SUPPLIED TEXT |
However, some of for_each_*
might have something much more evil under the hood: Raw _kern_*
syscalls. _kern_*
functions are normal functions exported by libroot.so
. Pulling raw syscalls is
as simple as copying the prototype from headers/private/system/syscalls.h
. However, while less
volatile than syscall numbers, the names of _kern_*
functions may change anytime, such as during
the great user_mutex
refactor renaming _kern_mutex_unlock
to _kern_mutex_unblock
. This causes
runtime_loader
to refuse all previous direct consumers of updated raw syscalls - a huge issue if
the binary is to be distributed on HaikuPorts.
To avoid this, references to raw syscalls in nat/haiku-nat.c
are imported as weak symbols. If they
update, outdated ports of GDB will get a null pointer, allowing optional features to gracefully
fail. For example:
extern "C" status_t _kern_read_kernel_image_symbols (
image_id id, elf_sym *symbolTable, int32 *_symbolCount, char *stringTable,
size_t *_stringTableSize, addr_t *_imageDelta) __attribute__ ((weak));
/* Consumer. */
int
for_each_commpage_symbol (
const std::function<int (const commpage_symbol_info &info)> &callback)
{
if (_kern_read_kernel_image_symbols == nullptr)
{
haiku_nat_debug_printf (
"Failed to issue read_kernel_image_symbols syscall.");
errno = ENOSYS;
return -1;
}
/* More code... */
Commpage
The commpage
contains functions useful for certain debugging scenarios. When creating the original
commpage
(the “system” commpage
image belonging to the kernel team), the kernel registers these
functions as symbols.
The Haiku internal syscall _kern_read_kernel_image_symbols
can be used to read these symbols from
the system commpage
. This is also what Haiku’s internal
Debug Kit
is using when dealing with the commpage
.
Note that for the syscall to work, the system commpage
(obtained by looping
get_next_image_info
on B_SYSTEM_TEAM
) needs to be passed. Using the image_id
of a regular
team’s commpage
would fail.
Files
Haiku has an undocumented syscall, _kern_get_next_fd_info
, to obtain information about open file
descriptors:
/* Derived from headers/private/system/vfs_defs.h. */
struct fd_info
{
int number;
int32 open_mode;
dev_t device;
ino_t node;
};
status_t _kern_get_next_fd_info (team_id team, uint32 *_cookie,
fd_info *info, size_t infoSize);
This call is the core of Haiku’s fdinfo
tool.
The syscall works exactly the same as other get_next_[*]_info
syscalls, filling in fd_info
structures. However, these structures do not contain the open file’s path, a detail developers
usually pay attention to.
nat/haiku-nat.c
currently tries to obtain the path from the device
and node
fields using
_kern_entry_ref_to_path
. However, this syscall only works on directories. On any other files, the
call would fail with B_NOT_A_DIRECTORY
. Therefore, only the paths of open directories are
displayed when the user issues a info os files
command.

EXERCISE REQUIREMENTS | Copy the stretch of the Haiku syscall text above from "Note that for" through "would fail.", word for word.

MATERIAL SHOWN |
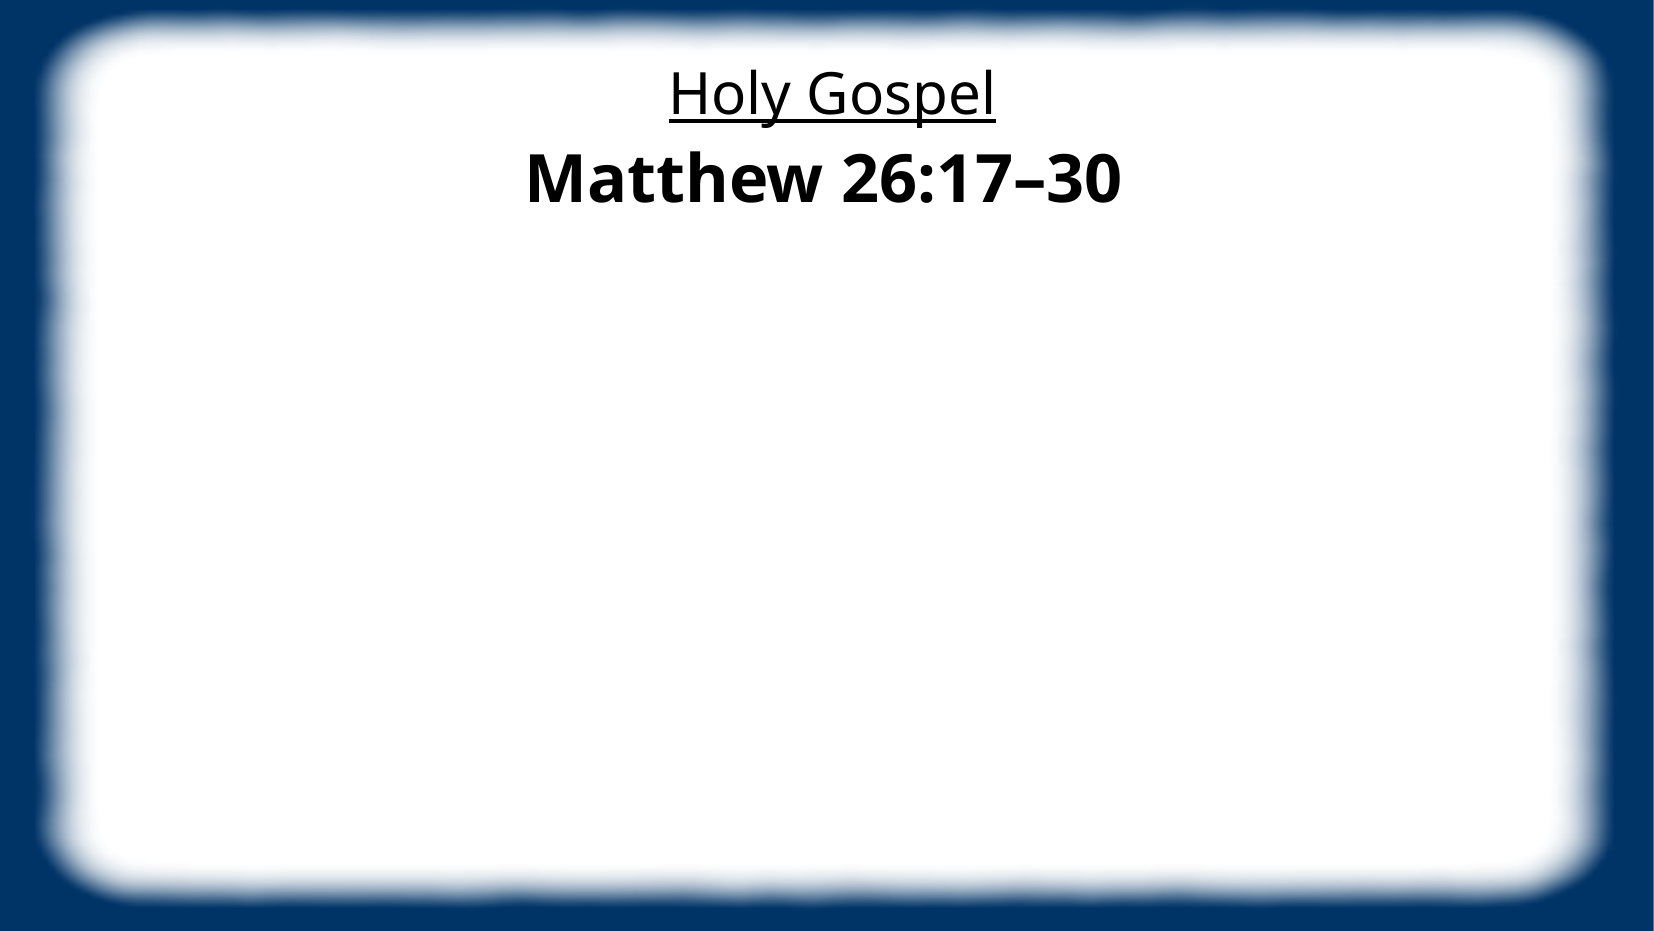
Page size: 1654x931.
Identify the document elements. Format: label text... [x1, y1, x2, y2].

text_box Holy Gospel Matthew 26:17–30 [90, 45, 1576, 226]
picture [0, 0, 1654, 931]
---
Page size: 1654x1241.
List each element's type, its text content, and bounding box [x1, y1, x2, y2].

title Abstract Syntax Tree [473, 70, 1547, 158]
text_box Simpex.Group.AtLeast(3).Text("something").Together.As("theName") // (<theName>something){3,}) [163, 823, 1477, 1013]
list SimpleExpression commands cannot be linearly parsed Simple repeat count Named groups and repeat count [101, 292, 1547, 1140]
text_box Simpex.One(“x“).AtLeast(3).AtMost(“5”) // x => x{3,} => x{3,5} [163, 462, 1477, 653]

EXPECTED ANSWER |
Note that for the syscall to work, the system commpage
(obtained by looping
get_next_image_info
on B_SYSTEM_TEAM
) needs to be passed. Using the image_id
of a regular
team’s commpage
would fail.